▸ How to complete this task
All of the data must be output without alteration.

:: Provided material

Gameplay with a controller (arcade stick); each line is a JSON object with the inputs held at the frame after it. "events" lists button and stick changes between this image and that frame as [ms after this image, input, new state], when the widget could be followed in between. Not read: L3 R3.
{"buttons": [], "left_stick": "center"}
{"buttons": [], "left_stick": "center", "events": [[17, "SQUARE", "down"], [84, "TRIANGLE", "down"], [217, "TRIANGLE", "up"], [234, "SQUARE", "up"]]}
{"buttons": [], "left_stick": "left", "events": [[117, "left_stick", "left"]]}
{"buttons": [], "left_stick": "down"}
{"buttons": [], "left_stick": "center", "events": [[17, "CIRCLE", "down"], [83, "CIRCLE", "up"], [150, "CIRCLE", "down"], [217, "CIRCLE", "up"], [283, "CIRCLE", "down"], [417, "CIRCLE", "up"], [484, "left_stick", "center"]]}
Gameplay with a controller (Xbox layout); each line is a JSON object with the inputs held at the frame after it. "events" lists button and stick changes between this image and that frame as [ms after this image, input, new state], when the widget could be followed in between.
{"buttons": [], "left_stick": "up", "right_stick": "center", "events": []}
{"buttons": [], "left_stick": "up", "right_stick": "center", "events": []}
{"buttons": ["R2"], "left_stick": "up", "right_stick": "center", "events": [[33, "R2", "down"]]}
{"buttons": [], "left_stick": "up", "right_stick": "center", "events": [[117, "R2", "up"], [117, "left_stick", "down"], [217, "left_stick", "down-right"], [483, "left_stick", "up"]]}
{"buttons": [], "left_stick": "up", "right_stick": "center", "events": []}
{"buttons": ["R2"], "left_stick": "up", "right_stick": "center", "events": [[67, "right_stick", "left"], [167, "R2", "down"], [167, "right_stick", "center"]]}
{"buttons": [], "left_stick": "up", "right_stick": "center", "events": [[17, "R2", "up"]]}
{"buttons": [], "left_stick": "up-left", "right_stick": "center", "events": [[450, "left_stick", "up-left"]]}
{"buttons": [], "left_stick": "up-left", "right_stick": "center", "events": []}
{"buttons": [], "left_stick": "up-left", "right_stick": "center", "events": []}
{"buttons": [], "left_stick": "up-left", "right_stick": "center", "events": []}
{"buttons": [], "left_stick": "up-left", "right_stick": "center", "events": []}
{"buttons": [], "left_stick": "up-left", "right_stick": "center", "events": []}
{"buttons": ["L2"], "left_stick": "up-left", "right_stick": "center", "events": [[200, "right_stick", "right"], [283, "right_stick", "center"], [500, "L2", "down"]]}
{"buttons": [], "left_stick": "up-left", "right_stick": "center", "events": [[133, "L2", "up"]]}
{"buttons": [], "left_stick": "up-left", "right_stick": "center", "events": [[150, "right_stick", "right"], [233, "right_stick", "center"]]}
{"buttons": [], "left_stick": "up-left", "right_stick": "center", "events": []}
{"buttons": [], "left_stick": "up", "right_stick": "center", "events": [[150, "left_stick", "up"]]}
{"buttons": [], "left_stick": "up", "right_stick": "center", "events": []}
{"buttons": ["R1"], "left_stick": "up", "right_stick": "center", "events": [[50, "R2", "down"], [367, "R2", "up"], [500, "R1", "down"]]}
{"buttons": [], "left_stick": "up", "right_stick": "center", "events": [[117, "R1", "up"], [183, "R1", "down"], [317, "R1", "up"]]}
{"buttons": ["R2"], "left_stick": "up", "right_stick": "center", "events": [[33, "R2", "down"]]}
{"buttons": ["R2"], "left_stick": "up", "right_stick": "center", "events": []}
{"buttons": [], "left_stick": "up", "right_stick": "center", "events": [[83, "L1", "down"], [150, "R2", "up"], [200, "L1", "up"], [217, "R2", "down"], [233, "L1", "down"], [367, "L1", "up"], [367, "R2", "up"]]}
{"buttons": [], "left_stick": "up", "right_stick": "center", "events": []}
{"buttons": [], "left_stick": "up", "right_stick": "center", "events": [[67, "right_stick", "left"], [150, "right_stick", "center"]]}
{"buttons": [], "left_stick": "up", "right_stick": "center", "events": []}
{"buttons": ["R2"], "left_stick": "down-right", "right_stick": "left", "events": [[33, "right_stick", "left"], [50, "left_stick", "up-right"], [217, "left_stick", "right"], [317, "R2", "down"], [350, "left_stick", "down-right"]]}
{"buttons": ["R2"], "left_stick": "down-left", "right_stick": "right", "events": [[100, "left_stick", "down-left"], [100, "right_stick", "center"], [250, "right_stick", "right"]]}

::::

▸ Written response
Gameplay with a controller (arcade stick); each line is a JSON object with the inputs held at the frame after it. "events" lists button and stick changes between this image and that frame as [ms after this image, input, new state], when the widget could be followed in between. Not read: L3 R3.
{"buttons": [], "left_stick": "center"}
{"buttons": [], "left_stick": "center", "events": [[17, "SQUARE", "down"], [84, "TRIANGLE", "down"], [217, "TRIANGLE", "up"], [234, "SQUARE", "up"]]}
{"buttons": [], "left_stick": "left", "events": [[117, "left_stick", "left"]]}
{"buttons": [], "left_stick": "down"}
{"buttons": [], "left_stick": "center", "events": [[17, "CIRCLE", "down"], [83, "CIRCLE", "up"], [150, "CIRCLE", "down"], [217, "CIRCLE", "up"], [283, "CIRCLE", "down"], [417, "CIRCLE", "up"], [484, "left_stick", "center"]]}
Gameplay with a controller (Xbox layout); each line is a JSON object with the inputs held at the frame after it. "events" lists button and stick changes between this image and that frame as [ms after this image, input, new state], when the widget could be followed in between.
{"buttons": [], "left_stick": "up", "right_stick": "center", "events": []}
{"buttons": [], "left_stick": "up", "right_stick": "center", "events": []}
{"buttons": ["R2"], "left_stick": "up", "right_stick": "center", "events": [[33, "R2", "down"]]}
{"buttons": [], "left_stick": "up", "right_stick": "center", "events": [[117, "R2", "up"], [117, "left_stick", "down"], [217, "left_stick", "down-right"], [483, "left_stick", "up"]]}
{"buttons": [], "left_stick": "up", "right_stick": "center", "events": []}
{"buttons": ["R2"], "left_stick": "up", "right_stick": "center", "events": [[67, "right_stick", "left"], [167, "R2", "down"], [167, "right_stick", "center"]]}
{"buttons": [], "left_stick": "up", "right_stick": "center", "events": [[17, "R2", "up"]]}
{"buttons": [], "left_stick": "up-left", "right_stick": "center", "events": [[450, "left_stick", "up-left"]]}
{"buttons": [], "left_stick": "up-left", "right_stick": "center", "events": []}
{"buttons": [], "left_stick": "up-left", "right_stick": "center", "events": []}
{"buttons": [], "left_stick": "up-left", "right_stick": "center", "events": []}
{"buttons": [], "left_stick": "up-left", "right_stick": "center", "events": []}
{"buttons": [], "left_stick": "up-left", "right_stick": "center", "events": []}
{"buttons": ["L2"], "left_stick": "up-left", "right_stick": "center", "events": [[200, "right_stick", "right"], [283, "right_stick", "center"], [500, "L2", "down"]]}
{"buttons": [], "left_stick": "up-left", "right_stick": "center", "events": [[133, "L2", "up"]]}
{"buttons": [], "left_stick": "up-left", "right_stick": "center", "events": [[150, "right_stick", "right"], [233, "right_stick", "center"]]}
{"buttons": [], "left_stick": "up-left", "right_stick": "center", "events": []}
{"buttons": [], "left_stick": "up", "right_stick": "center", "events": [[150, "left_stick", "up"]]}
{"buttons": [], "left_stick": "up", "right_stick": "center", "events": []}
{"buttons": ["R1"], "left_stick": "up", "right_stick": "center", "events": [[50, "R2", "down"], [367, "R2", "up"], [500, "R1", "down"]]}
{"buttons": [], "left_stick": "up", "right_stick": "center", "events": [[117, "R1", "up"], [183, "R1", "down"], [317, "R1", "up"]]}
{"buttons": ["R2"], "left_stick": "up", "right_stick": "center", "events": [[33, "R2", "down"]]}
{"buttons": ["R2"], "left_stick": "up", "right_stick": "center", "events": []}
{"buttons": [], "left_stick": "up", "right_stick": "center", "events": [[83, "L1", "down"], [150, "R2", "up"], [200, "L1", "up"], [217, "R2", "down"], [233, "L1", "down"], [367, "L1", "up"], [367, "R2", "up"]]}
{"buttons": [], "left_stick": "up", "right_stick": "center", "events": []}
{"buttons": [], "left_stick": "up", "right_stick": "center", "events": [[67, "right_stick", "left"], [150, "right_stick", "center"]]}
{"buttons": [], "left_stick": "up", "right_stick": "center", "events": []}
{"buttons": ["R2"], "left_stick": "down-right", "right_stick": "left", "events": [[33, "right_stick", "left"], [50, "left_stick", "up-right"], [217, "left_stick", "right"], [317, "R2", "down"], [350, "left_stick", "down-right"]]}
{"buttons": ["R2"], "left_stick": "down-left", "right_stick": "right", "events": [[100, "left_stick", "down-left"], [100, "right_stick", "center"], [250, "right_stick", "right"]]}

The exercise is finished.